_What to produce_
Where a picture appears, leave it out, and print the rest of the records as they are.

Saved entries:

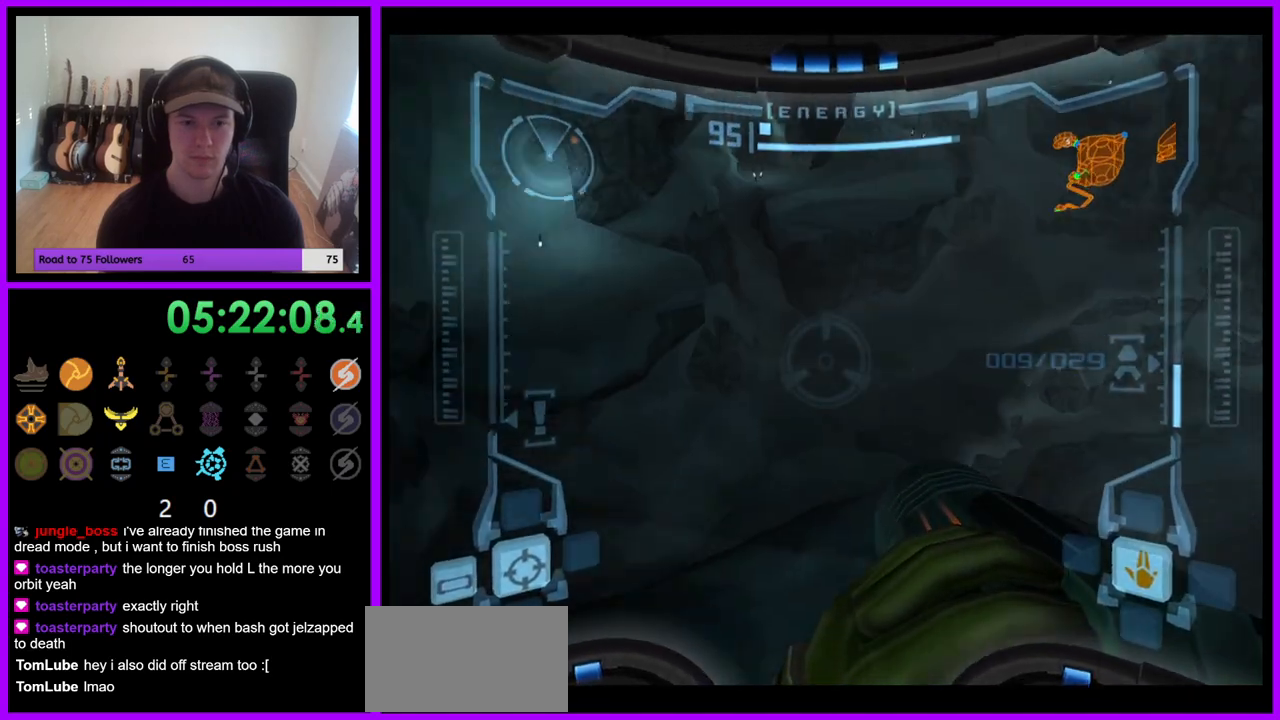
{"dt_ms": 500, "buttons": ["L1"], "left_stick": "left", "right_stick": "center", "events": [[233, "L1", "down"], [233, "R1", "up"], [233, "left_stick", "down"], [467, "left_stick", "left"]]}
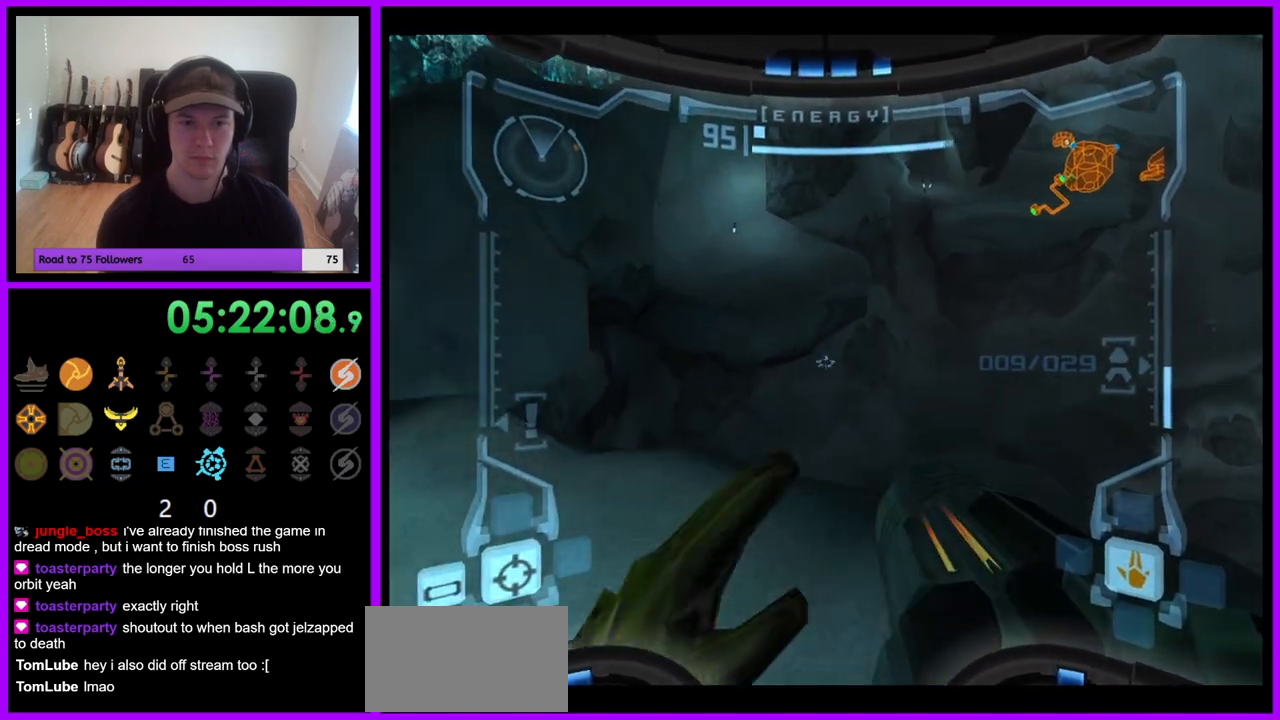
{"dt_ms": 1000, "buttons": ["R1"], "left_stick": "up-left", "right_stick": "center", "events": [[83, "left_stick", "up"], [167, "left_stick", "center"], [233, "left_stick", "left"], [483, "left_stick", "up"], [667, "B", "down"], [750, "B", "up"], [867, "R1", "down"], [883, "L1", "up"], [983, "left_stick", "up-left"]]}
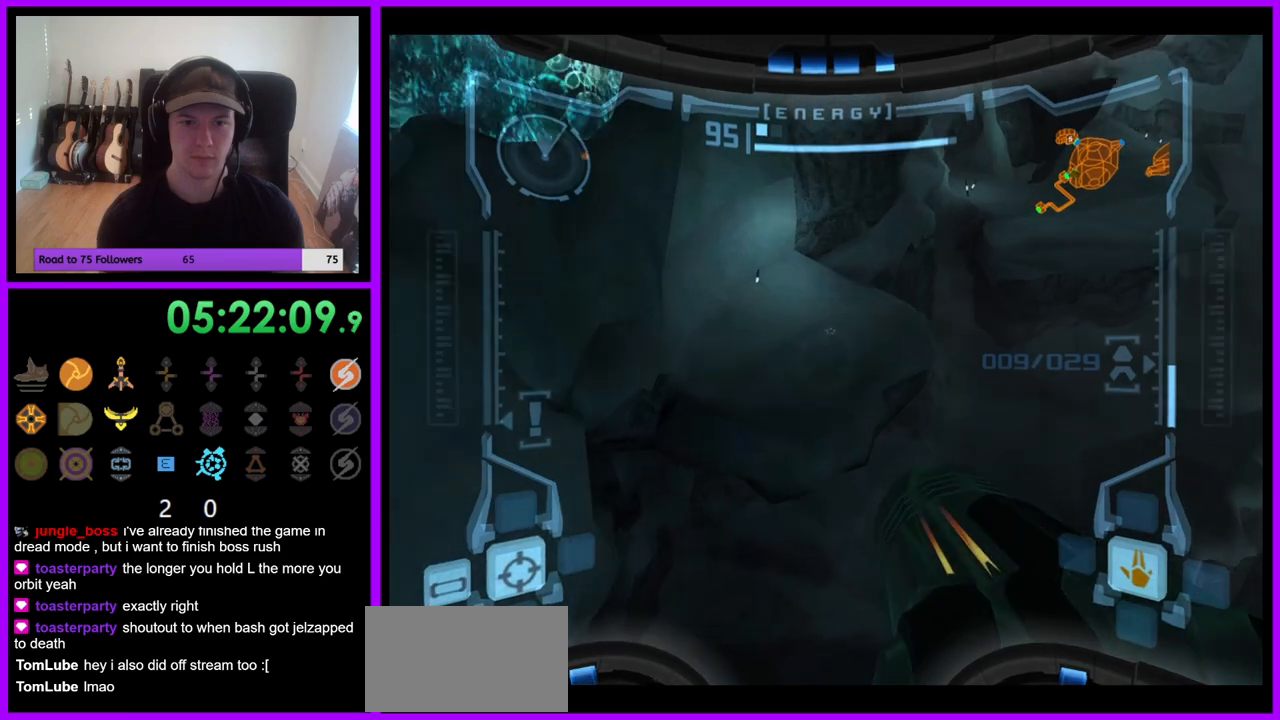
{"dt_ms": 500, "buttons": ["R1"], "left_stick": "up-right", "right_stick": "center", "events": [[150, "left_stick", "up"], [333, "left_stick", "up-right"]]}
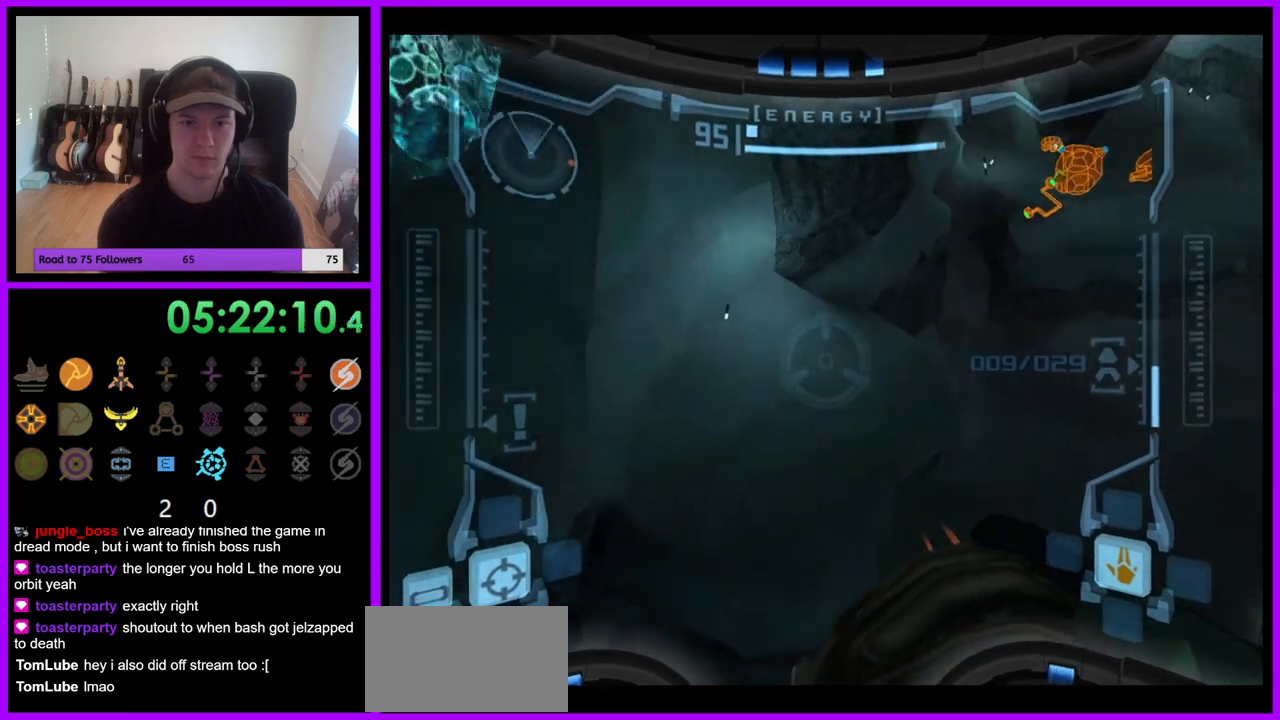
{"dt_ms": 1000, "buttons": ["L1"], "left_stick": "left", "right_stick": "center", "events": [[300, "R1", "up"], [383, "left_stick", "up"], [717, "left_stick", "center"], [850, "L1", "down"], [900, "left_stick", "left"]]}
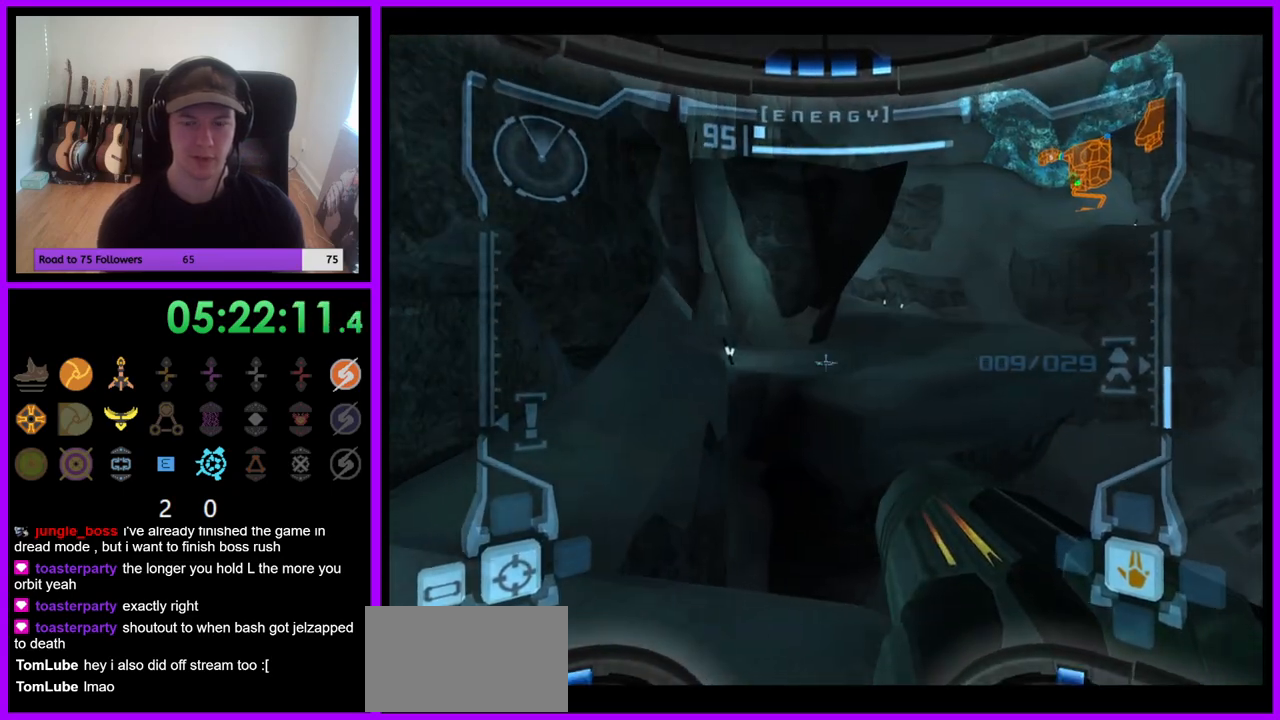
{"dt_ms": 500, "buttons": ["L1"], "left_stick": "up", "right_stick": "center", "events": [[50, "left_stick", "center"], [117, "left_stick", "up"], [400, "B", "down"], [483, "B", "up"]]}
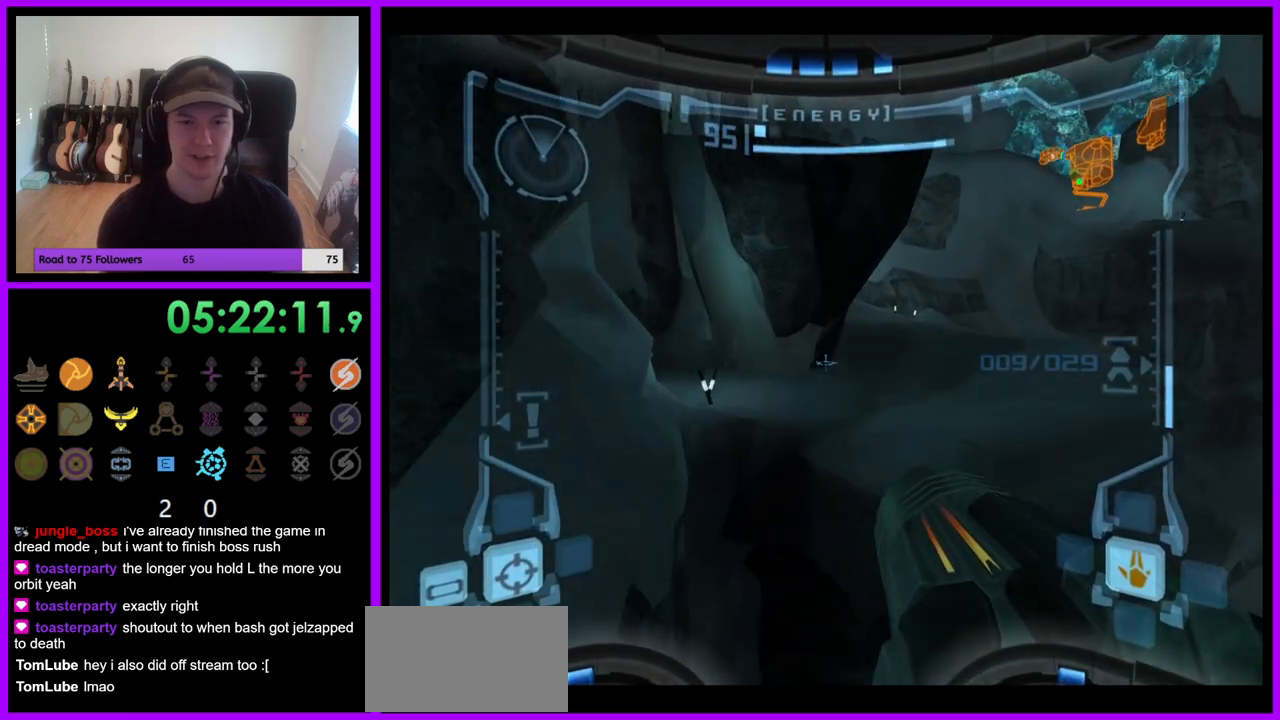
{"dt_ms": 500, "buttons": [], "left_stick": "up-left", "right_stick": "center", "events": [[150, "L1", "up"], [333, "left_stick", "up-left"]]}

_Written solution_
{"dt_ms": 500, "buttons": ["L1"], "left_stick": "left", "right_stick": "center", "events": [[233, "L1", "down"], [233, "R1", "up"], [233, "left_stick", "down"], [467, "left_stick", "left"]]}
{"dt_ms": 1000, "buttons": ["R1"], "left_stick": "up-left", "right_stick": "center", "events": [[83, "left_stick", "up"], [167, "left_stick", "center"], [233, "left_stick", "left"], [483, "left_stick", "up"], [667, "B", "down"], [750, "B", "up"], [867, "R1", "down"], [883, "L1", "up"], [983, "left_stick", "up-left"]]}
{"dt_ms": 500, "buttons": ["R1"], "left_stick": "up-right", "right_stick": "center", "events": [[150, "left_stick", "up"], [333, "left_stick", "up-right"]]}
{"dt_ms": 1000, "buttons": ["L1"], "left_stick": "left", "right_stick": "center", "events": [[300, "R1", "up"], [383, "left_stick", "up"], [717, "left_stick", "center"], [850, "L1", "down"], [900, "left_stick", "left"]]}
{"dt_ms": 500, "buttons": ["L1"], "left_stick": "up", "right_stick": "center", "events": [[50, "left_stick", "center"], [117, "left_stick", "up"], [400, "B", "down"], [483, "B", "up"]]}
{"dt_ms": 500, "buttons": [], "left_stick": "up-left", "right_stick": "center", "events": [[150, "L1", "up"], [333, "left_stick", "up-left"]]}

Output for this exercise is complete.